RE: Exchange 2K3 and Server 2K3 versus SUN One Pros/Cons and Se curity Pros/Cons

From: Dean Davis (Dean.Davis_at_mbg-inc.com)
Date: 12/08/03

  • Next message: Meritt James: "Re: Epithet"
    To: 'Jimi Thompson' <jimit@myrealbox.com>, security-basics@securityfocus.com
    Date: Mon, 8 Dec 2003 12:54:55 -0500 
    
    

    I agree with the general consensus that Exchange, all versions, is not ready
    for heavy-duty, prime time.

    Does anyone remember Microsoft stating that future releases of Exchange
    would be based on SQL Server technology? That was certainly one indication
    of ESE's deficiencies. In my experience, Exchange works well on a
    standalone, non-RAID server.

     

    Thanks,
    Dean Davis, MCSE,MCDBA,CCNA,CNA,N+,Linux+
    Sr. Network Engineer
    MBG, Inc.
    370 Lexington Avenue
    New York, NY 10017
    P. 212.822.4429
    F. 212.822.4499
    http://www.mbg-inc.com

    -----Original Message-----
    From: Jimi Thompson [mailto:jimit@myrealbox.com]
    Sent: Friday, December 05, 2003 7:51 PM
    To: security-basics@securityfocus.com
    Subject: Re: Exchange 2K3 and Server 2K3 versus SUN One Pros/Cons and
    Security Pros/Cons

    Sarbjit,

    You are correct about the "upgrade" to ESE from a true JET. However, it
    STILL doesn't do all the things that a TRUE RDBMS like MS-SQL or Oracle
    are capable of.

EXERCISE BRIEF =
Please update the Exchange discussion post, starting with "Date: 12/08/03" and going on through "heavy-duty, prime time.", with "heavy-duty" changed to "demanding".

DATASET EXCERPTS =
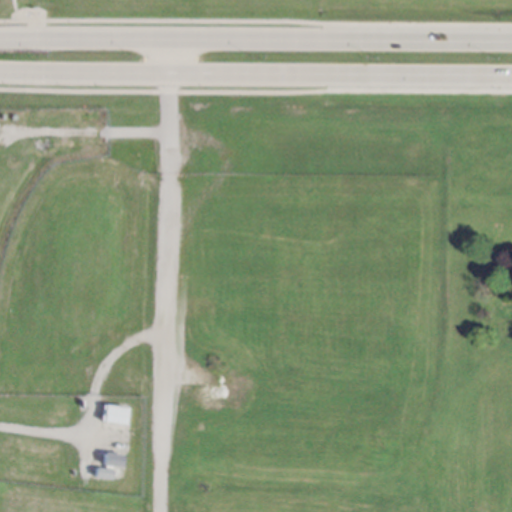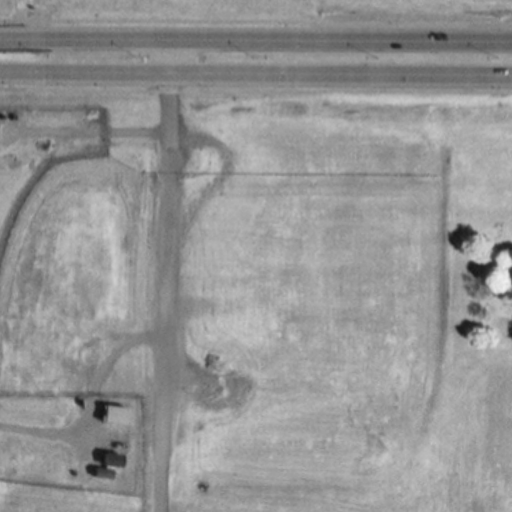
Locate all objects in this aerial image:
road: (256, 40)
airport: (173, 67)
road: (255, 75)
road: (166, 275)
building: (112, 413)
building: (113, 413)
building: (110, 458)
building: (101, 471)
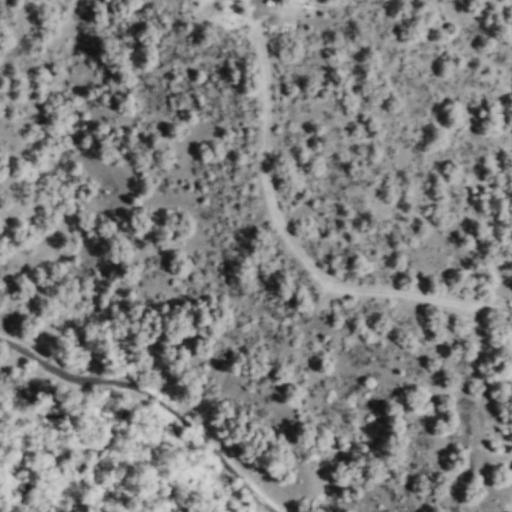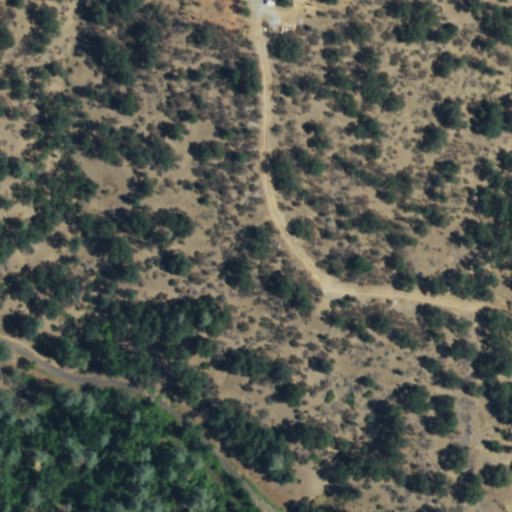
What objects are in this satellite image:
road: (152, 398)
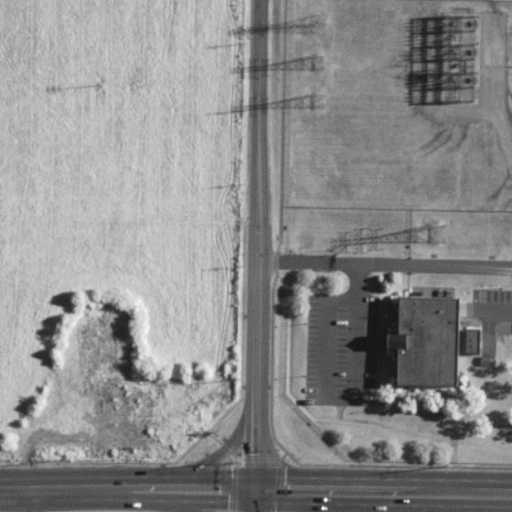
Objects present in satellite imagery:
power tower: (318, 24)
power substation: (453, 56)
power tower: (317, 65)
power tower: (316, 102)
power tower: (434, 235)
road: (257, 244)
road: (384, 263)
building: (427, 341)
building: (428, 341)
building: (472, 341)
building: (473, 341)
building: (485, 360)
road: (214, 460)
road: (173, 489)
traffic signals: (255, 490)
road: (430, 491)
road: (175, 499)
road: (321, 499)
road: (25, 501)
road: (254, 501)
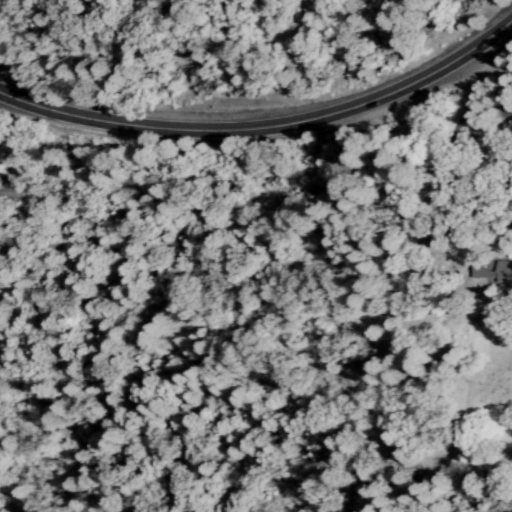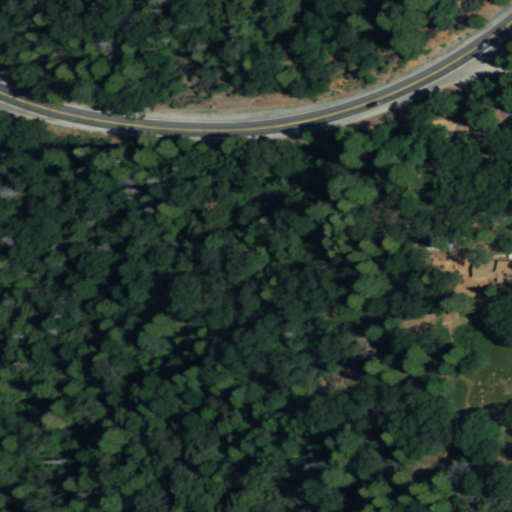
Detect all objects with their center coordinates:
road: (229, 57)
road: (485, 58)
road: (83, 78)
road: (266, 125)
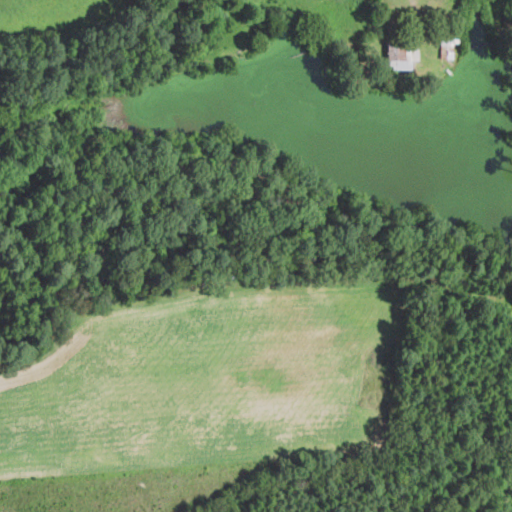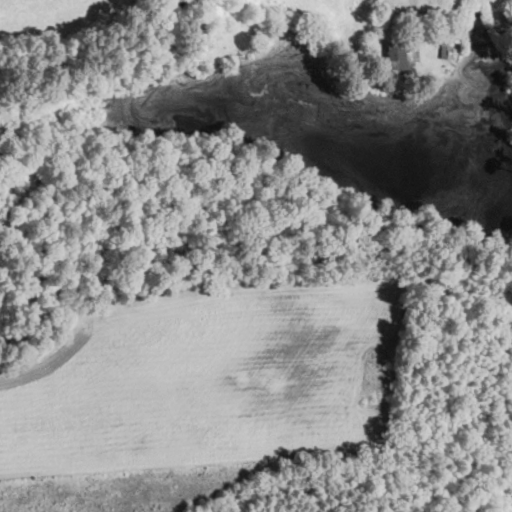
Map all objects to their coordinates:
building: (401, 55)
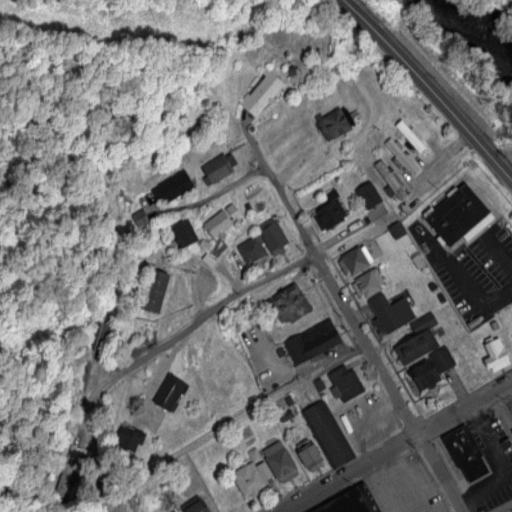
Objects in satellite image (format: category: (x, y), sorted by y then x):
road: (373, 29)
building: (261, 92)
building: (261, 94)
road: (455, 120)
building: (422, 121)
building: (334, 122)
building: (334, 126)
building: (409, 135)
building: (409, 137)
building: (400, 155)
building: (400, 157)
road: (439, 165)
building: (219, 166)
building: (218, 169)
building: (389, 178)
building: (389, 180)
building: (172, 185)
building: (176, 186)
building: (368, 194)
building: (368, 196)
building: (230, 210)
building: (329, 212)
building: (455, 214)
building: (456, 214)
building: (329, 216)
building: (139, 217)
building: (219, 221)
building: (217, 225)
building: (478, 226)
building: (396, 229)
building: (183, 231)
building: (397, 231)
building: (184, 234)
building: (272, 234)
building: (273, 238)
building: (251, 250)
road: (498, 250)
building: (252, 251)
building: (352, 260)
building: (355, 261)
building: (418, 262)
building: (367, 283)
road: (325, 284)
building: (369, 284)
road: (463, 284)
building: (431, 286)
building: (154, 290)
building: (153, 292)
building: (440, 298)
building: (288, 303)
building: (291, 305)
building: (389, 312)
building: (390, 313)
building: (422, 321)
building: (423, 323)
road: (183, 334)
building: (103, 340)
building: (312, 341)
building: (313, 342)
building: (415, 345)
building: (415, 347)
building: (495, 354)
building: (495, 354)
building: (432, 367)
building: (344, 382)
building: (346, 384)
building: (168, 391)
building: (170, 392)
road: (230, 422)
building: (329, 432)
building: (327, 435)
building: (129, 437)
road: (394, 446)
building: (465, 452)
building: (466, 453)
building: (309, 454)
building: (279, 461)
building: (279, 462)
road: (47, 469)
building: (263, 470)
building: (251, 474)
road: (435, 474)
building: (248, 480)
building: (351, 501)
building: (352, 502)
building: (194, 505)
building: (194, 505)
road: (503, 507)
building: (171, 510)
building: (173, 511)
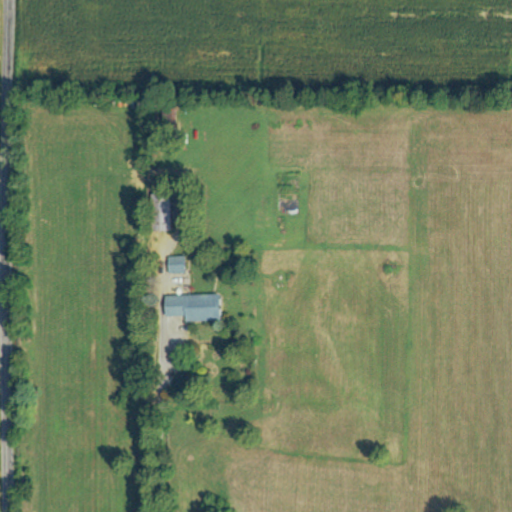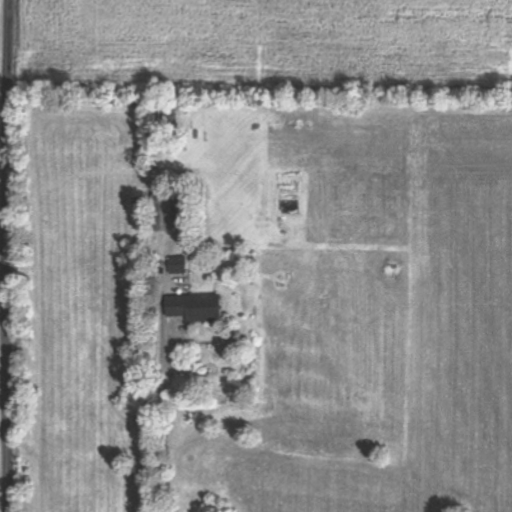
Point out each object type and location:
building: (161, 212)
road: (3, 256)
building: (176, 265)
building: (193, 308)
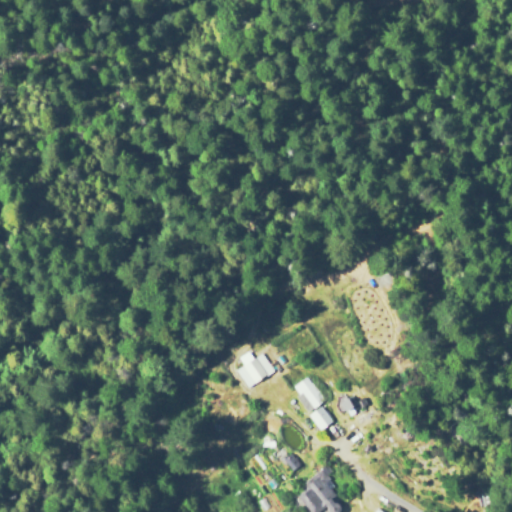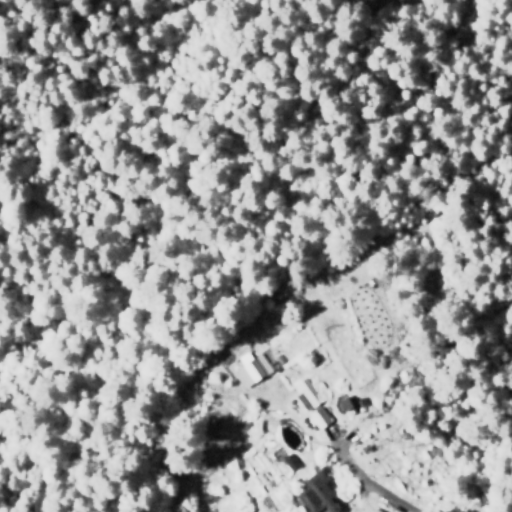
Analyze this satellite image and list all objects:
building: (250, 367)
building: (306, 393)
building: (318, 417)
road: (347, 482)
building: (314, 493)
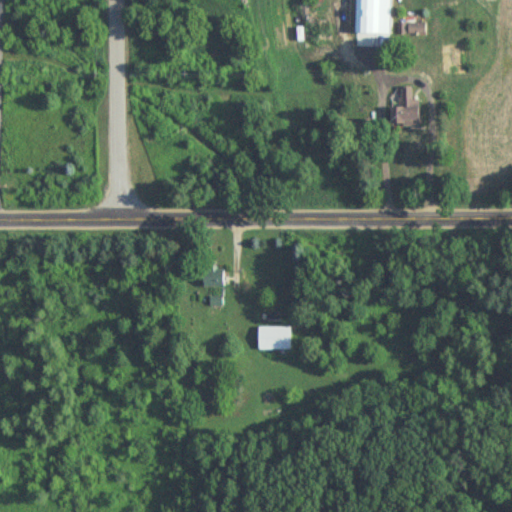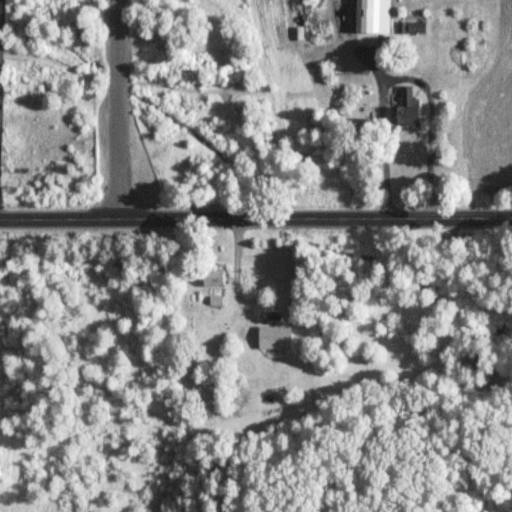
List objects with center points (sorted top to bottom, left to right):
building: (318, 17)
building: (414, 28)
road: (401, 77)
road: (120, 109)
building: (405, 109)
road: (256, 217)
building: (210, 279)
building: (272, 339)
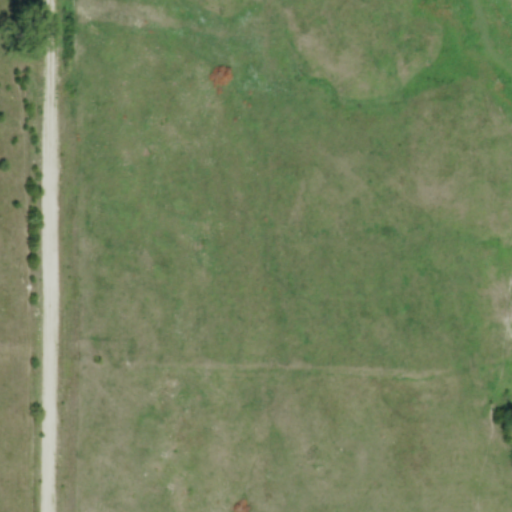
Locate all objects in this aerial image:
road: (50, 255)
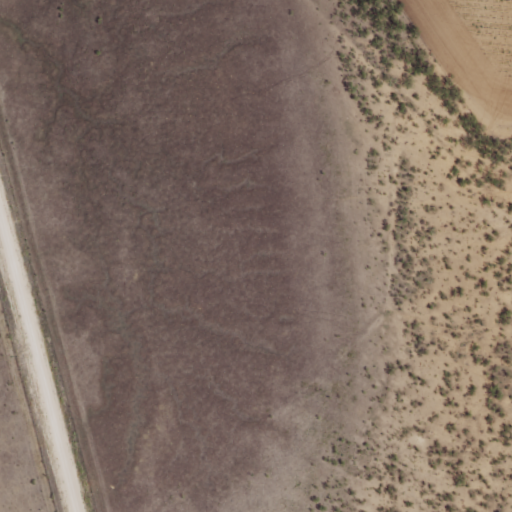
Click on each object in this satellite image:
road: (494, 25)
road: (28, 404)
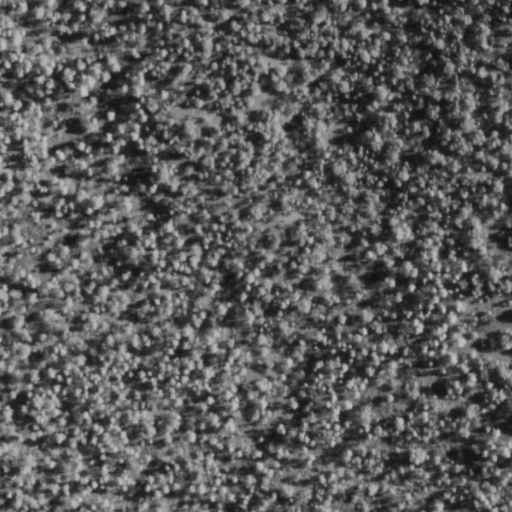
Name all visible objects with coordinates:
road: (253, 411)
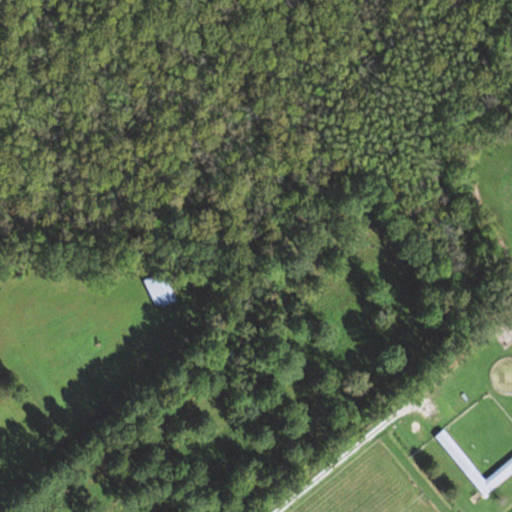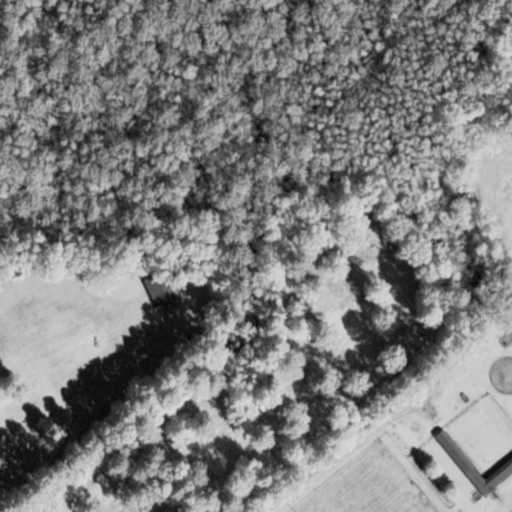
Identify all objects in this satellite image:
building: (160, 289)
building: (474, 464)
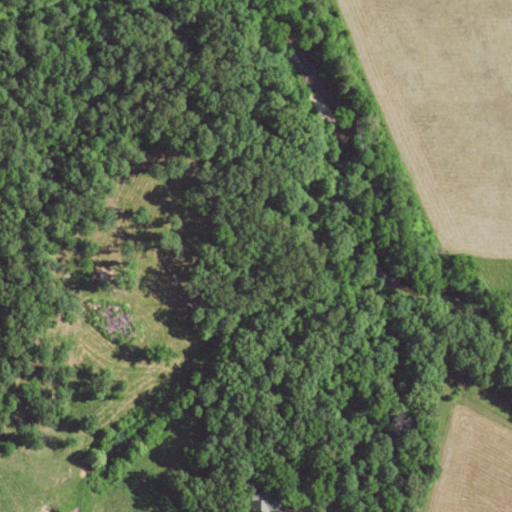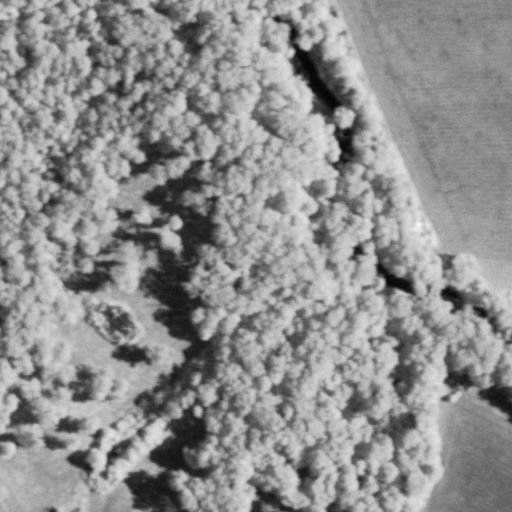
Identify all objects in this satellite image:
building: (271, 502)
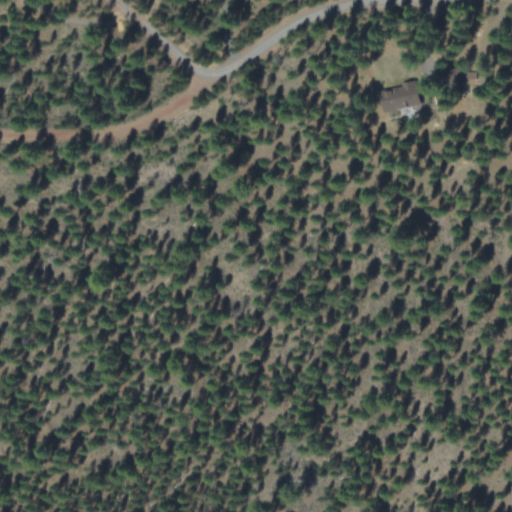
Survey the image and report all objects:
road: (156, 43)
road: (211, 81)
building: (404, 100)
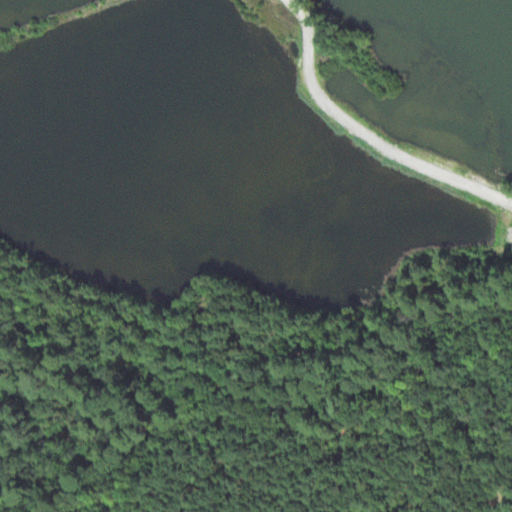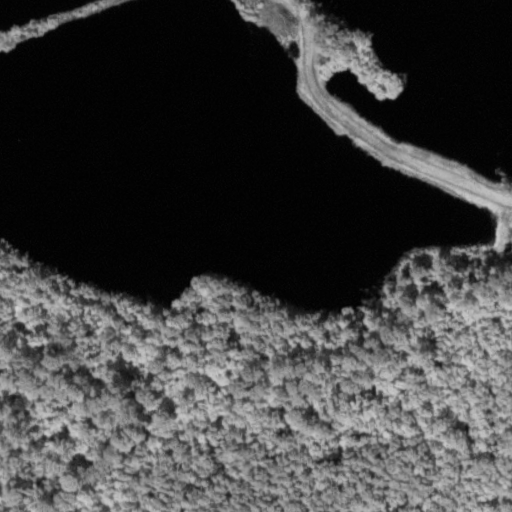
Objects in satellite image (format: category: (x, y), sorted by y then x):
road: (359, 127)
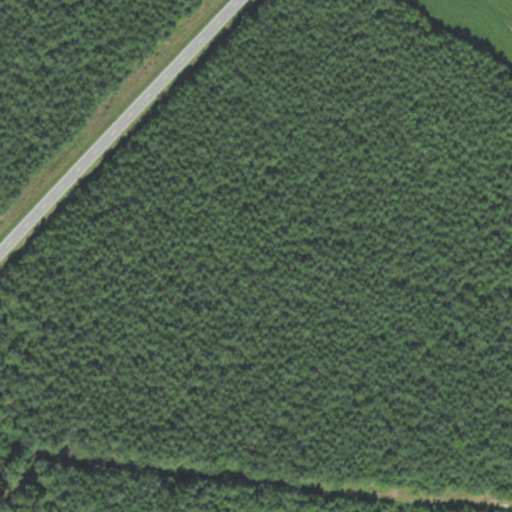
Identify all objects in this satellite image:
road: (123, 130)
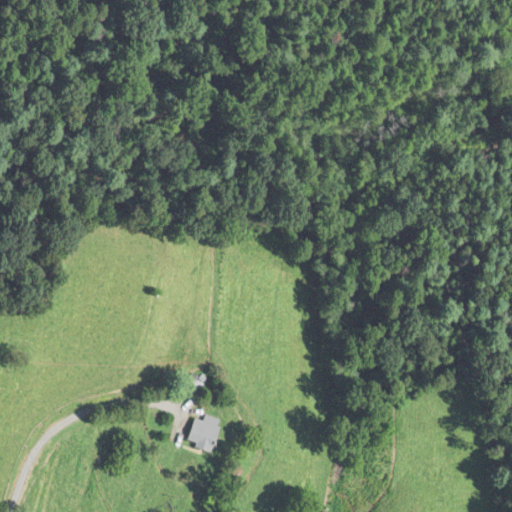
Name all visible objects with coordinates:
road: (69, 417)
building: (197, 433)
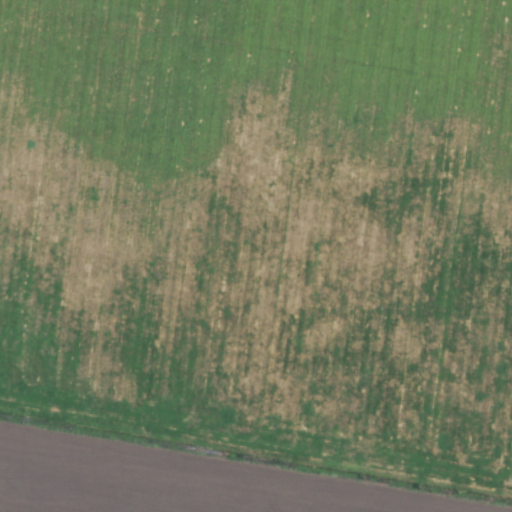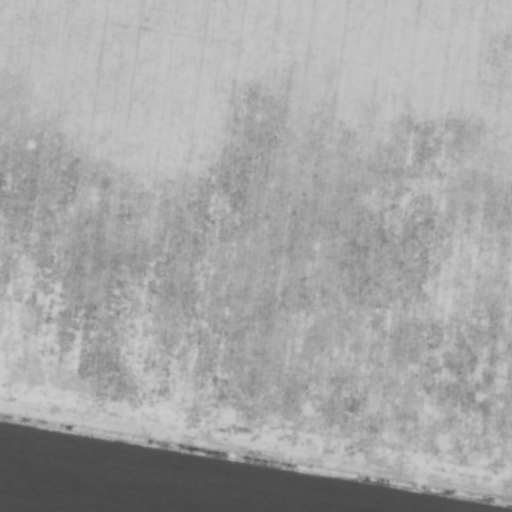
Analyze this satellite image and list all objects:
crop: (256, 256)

EXPECTED OUTPUT =
Date: 12/08/03

  • Next message: Meritt James: "Re: Epithet"
    To: 'Jimi Thompson' <jimit@myrealbox.com>, security-basics@securityfocus.com
    Date: Mon, 8 Dec 2003 12:54:55 -0500 
    
    

    I agree with the general consensus that Exchange, all versions, is not ready
    for demanding, prime time.